• _What is needed_
Reproduce, character for character, the lines in the items below that run from the line containing "46: (55, 95)" through the line containing "64: (14, 84)", both ends included.

• _Data for processing_

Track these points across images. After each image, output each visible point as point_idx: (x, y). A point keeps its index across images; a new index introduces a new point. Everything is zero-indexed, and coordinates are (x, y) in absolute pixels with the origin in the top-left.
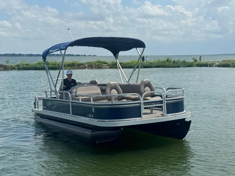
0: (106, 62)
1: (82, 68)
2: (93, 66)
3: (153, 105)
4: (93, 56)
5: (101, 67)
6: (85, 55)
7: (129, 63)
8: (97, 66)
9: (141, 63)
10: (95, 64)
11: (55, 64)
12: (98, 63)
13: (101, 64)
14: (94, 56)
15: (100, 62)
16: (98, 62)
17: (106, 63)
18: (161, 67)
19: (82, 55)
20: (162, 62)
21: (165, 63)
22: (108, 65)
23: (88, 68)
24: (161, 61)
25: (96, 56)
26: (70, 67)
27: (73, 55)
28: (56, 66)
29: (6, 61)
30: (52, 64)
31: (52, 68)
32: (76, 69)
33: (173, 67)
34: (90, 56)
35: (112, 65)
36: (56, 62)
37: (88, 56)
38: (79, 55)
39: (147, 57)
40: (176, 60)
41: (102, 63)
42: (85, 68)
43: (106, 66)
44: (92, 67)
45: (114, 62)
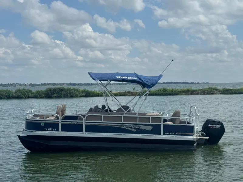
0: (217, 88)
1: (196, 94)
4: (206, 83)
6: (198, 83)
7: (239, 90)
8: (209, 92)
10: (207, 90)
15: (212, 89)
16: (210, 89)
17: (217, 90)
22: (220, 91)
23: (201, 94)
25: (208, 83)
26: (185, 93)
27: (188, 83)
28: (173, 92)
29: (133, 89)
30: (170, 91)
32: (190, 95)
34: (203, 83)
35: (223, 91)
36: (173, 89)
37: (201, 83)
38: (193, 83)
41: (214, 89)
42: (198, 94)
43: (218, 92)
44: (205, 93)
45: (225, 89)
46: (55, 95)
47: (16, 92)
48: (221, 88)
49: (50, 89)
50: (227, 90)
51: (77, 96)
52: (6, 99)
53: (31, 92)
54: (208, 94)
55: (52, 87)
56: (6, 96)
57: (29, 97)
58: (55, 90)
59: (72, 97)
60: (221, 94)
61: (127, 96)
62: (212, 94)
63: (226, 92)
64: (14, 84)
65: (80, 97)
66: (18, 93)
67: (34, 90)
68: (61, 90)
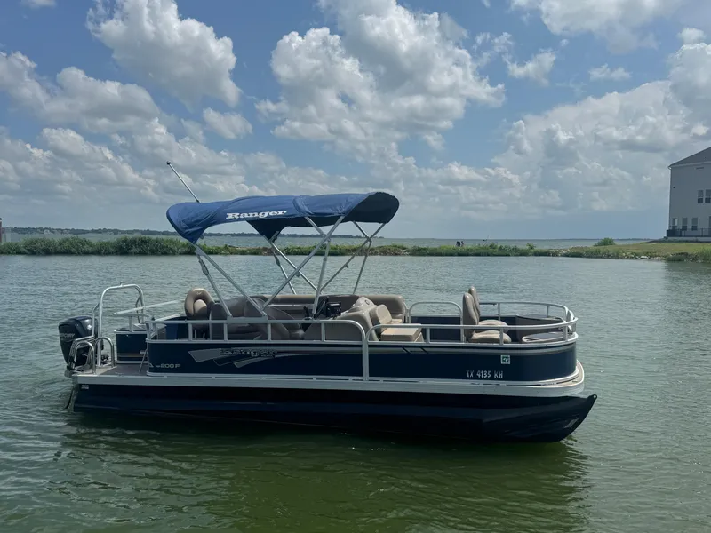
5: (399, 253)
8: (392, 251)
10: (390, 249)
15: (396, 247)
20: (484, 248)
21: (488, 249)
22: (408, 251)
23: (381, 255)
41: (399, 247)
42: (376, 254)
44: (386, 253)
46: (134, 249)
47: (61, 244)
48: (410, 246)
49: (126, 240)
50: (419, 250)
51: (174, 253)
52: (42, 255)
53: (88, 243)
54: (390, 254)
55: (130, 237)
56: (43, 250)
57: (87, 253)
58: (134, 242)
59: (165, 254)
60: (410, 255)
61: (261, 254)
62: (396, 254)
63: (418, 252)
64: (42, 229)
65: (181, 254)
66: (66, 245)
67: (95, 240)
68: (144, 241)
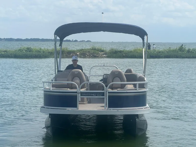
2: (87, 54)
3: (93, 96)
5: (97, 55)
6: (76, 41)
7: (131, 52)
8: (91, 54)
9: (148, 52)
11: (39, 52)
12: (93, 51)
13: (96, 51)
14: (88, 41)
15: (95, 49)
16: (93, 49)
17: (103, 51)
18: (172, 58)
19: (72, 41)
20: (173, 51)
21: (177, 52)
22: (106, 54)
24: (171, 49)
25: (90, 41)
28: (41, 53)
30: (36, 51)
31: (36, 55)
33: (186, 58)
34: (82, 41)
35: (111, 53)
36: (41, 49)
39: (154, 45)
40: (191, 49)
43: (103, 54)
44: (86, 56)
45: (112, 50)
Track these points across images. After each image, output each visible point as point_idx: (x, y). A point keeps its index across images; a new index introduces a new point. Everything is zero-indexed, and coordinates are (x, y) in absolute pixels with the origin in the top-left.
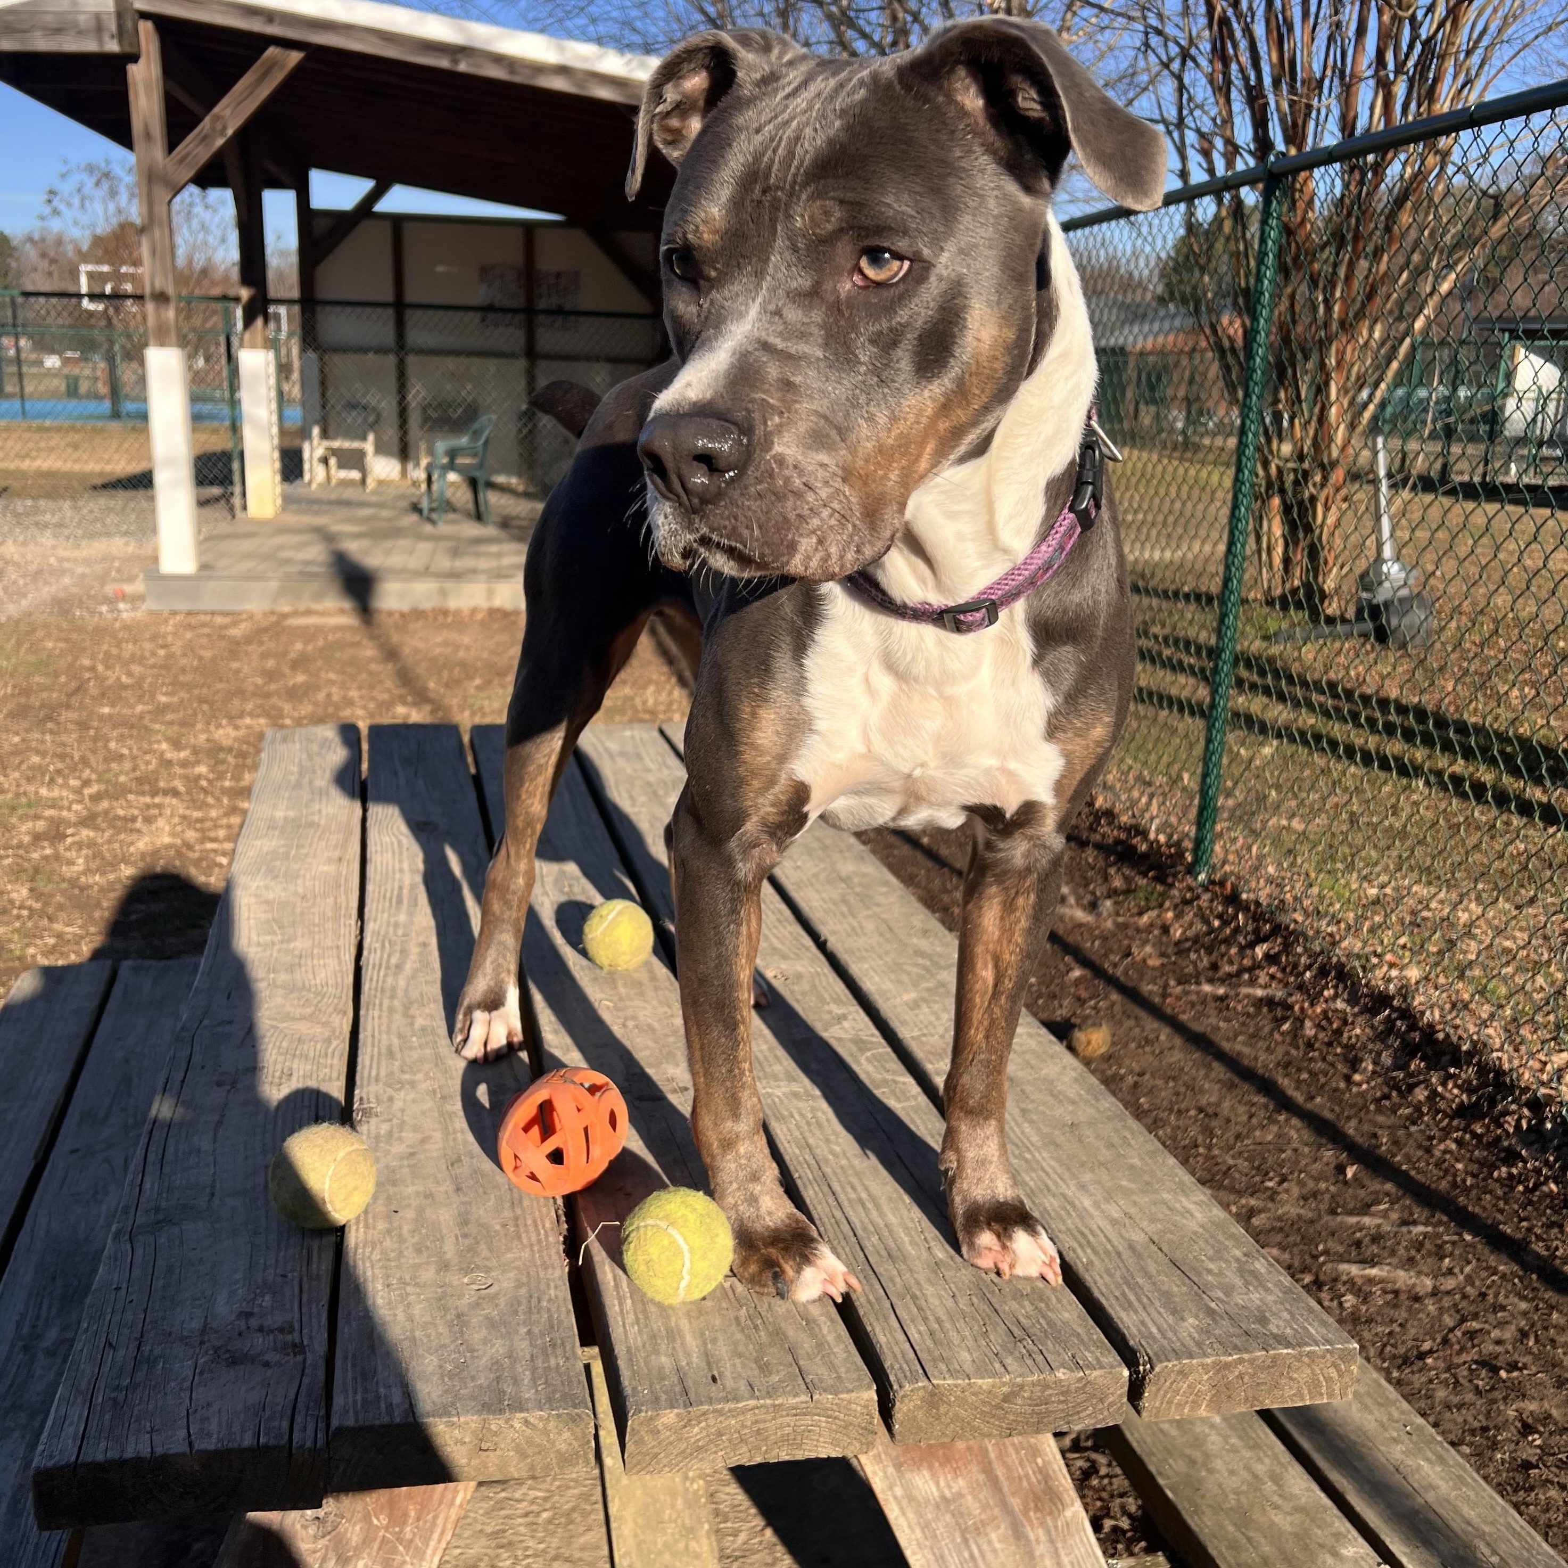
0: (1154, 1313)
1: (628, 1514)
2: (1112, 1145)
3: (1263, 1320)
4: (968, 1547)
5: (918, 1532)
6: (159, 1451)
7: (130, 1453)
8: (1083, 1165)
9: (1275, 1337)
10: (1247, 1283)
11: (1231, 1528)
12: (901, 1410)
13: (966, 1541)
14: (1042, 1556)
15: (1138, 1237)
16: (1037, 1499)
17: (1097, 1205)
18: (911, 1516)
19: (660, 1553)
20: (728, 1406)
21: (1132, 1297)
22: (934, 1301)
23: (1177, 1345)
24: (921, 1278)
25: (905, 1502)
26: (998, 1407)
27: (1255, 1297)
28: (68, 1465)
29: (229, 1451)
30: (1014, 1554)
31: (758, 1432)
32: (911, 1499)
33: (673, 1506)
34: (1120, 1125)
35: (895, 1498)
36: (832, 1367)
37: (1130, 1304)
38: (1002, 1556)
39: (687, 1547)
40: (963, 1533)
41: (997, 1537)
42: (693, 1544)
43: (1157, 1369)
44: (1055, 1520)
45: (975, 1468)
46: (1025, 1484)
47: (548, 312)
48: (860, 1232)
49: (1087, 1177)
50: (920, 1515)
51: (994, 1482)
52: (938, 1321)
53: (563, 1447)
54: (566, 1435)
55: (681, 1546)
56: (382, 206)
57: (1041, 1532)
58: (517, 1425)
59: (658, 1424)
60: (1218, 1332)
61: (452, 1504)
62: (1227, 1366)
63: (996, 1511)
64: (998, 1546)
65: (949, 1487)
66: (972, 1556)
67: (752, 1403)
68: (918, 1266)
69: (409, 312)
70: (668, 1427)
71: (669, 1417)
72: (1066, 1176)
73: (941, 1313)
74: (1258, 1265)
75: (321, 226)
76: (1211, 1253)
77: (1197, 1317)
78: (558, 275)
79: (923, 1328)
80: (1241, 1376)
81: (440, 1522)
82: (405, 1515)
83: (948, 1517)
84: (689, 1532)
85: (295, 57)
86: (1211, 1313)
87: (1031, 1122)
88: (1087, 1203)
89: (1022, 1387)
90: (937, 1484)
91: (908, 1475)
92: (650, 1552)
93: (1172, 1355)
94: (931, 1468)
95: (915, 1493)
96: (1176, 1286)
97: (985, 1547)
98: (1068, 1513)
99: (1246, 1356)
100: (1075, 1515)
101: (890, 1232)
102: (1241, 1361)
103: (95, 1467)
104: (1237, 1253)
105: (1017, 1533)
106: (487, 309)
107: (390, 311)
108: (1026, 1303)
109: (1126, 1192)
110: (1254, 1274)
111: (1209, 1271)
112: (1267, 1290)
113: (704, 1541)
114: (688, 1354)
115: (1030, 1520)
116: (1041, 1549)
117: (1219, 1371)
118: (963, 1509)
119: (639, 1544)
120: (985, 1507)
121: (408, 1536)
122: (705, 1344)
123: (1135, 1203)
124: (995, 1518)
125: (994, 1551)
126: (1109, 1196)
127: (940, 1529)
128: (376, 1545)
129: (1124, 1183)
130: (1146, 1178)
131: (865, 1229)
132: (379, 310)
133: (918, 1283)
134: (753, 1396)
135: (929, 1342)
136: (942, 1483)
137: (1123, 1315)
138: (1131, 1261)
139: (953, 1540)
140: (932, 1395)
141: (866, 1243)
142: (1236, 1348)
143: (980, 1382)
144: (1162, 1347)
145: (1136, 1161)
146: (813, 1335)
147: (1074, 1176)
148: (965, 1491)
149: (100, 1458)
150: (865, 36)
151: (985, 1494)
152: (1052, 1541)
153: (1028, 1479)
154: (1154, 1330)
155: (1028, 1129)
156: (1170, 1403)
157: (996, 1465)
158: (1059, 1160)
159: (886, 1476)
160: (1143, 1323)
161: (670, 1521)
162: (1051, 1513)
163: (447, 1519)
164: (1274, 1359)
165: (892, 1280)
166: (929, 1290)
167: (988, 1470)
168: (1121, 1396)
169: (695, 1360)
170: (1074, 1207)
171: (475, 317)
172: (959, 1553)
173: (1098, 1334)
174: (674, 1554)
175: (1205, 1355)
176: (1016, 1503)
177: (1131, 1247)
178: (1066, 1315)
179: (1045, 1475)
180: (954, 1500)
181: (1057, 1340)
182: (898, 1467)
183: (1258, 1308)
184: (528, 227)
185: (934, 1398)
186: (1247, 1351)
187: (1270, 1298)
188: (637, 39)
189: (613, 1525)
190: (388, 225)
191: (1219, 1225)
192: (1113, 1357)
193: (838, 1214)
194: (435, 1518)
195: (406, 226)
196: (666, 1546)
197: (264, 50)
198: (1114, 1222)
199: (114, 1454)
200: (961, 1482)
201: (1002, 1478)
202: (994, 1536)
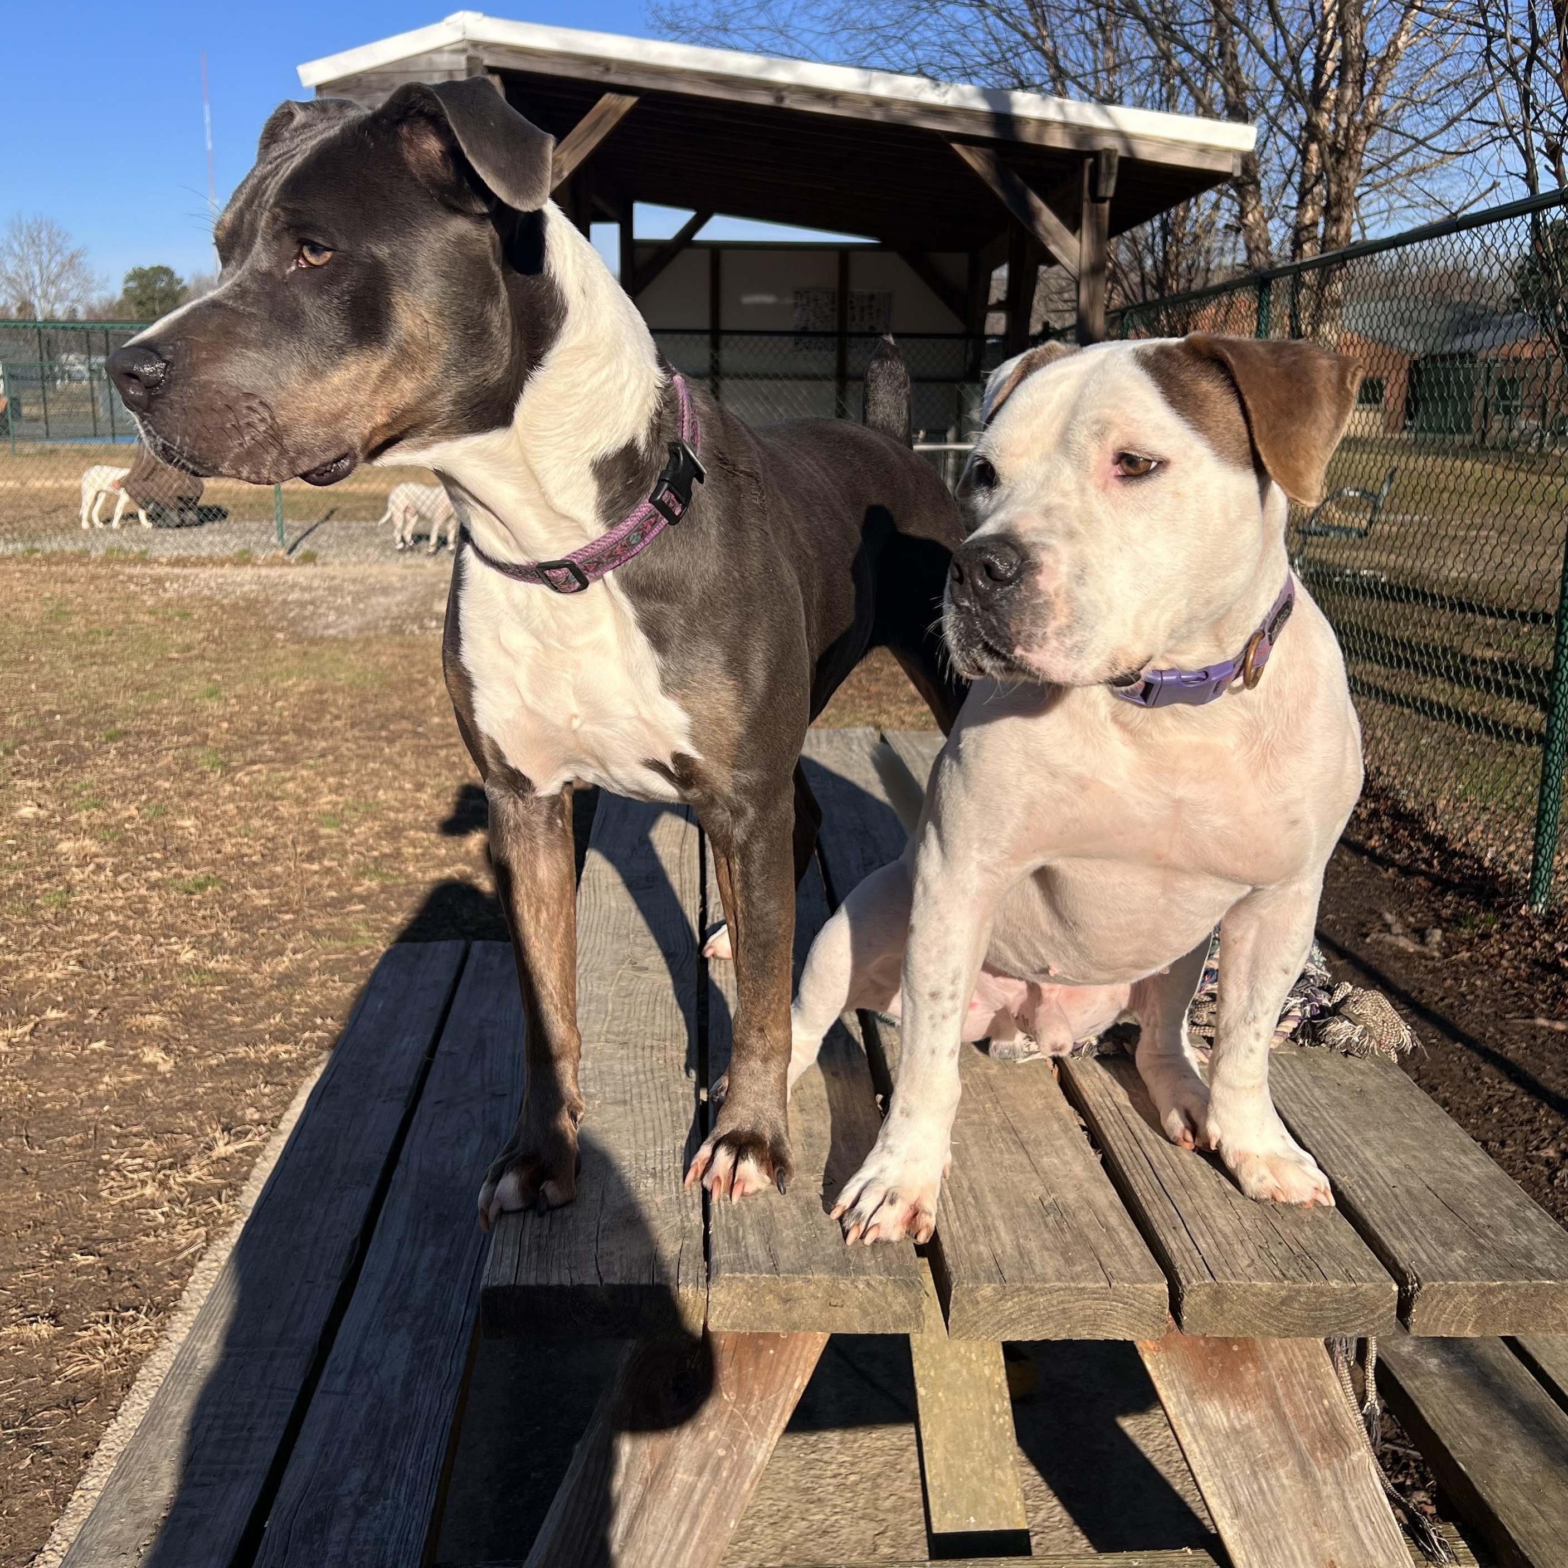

• _Result_
46: (55, 95)
47: (16, 92)
48: (221, 88)
49: (50, 89)
50: (227, 90)
51: (77, 96)
52: (6, 99)
53: (31, 92)
54: (208, 94)
55: (52, 87)
56: (6, 96)
57: (29, 97)
58: (55, 90)
59: (72, 97)
60: (221, 94)
61: (127, 96)
62: (212, 94)
63: (226, 92)
64: (14, 84)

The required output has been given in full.